3 Erkan Erdogdu ( 2008 ) , evaluated the present planetary position of atomic power in general and its deductions on the Turkish energy market. Furthermore, the reverberations of atomic power on the Turkish energy market were focused upon. The rating concluded urging the part of atomic power in the Turkish energy market to be on the lower side during the initial phases, but in the longer run it was recommended to be retained and widened capable to its cost effectives amongst viing challengers. [ 6 ]
4 Jong H. Kim and Chauncey Starr ( 2000 ) , analysed the planetary issue of equilibrating demand and supply of energy with environmental debasement based on which, atomic power was sighted to be robust in run intoing the demand by bring forthing electricity harmoniously with the environment. The analysis concluded by attesting atomic power as most appropriate in lending towards the ‘global electrification procedure ‘ which would finally fulfill the aim. [ 7 ]
5 Ibrahim S. A1-Mutaz ( 2001 ) , analysed the use of atomic energy in supplying fresh H2O through desalinization procedure in the Arabian Gulf states, where desalinization is cardinal to H2O mass production, together with rapid addition in power demand. In this procedure, assorted desalinization methods were reviewed upon for examination. The research paper concluded the construct and execution of atomic desalinization to be practical and indispensable in the Arabian Gulf states in run intoing the power and fresh H2O demand while maintaining the cost effectivity of the full procedure in cheque. [ 8 ]

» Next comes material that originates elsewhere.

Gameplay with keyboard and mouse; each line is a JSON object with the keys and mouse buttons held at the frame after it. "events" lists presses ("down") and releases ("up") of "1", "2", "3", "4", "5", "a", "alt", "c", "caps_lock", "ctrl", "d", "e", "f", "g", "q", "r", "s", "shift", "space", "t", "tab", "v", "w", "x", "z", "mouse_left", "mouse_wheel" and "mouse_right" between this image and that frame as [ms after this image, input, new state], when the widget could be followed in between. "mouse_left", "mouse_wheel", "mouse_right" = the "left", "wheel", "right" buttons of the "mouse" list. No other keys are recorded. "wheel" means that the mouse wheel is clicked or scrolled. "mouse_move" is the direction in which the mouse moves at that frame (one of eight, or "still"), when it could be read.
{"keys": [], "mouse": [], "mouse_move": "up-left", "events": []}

6 Masanori Tashimo and Kazuaki Matsui ( 2008 ) , analysed the major proficient and institutional facets in accomplishing optimum use of atomic energy to run into the intensively turning demand of energy in the Asiatic states. It is concluded that atomic power use would play a cardinal function in run intoing the planetary energy demand due to the claimed cost effectivity of atomic electricity even over the renewable energy beginnings. [ 9 ]
All the diary documents reviewed above site the critical importance of utilizing atomic energy for power coevals and desalinization to run into the quickly increasing demand for energy at the planetary degree in the current every bit good as longer tally.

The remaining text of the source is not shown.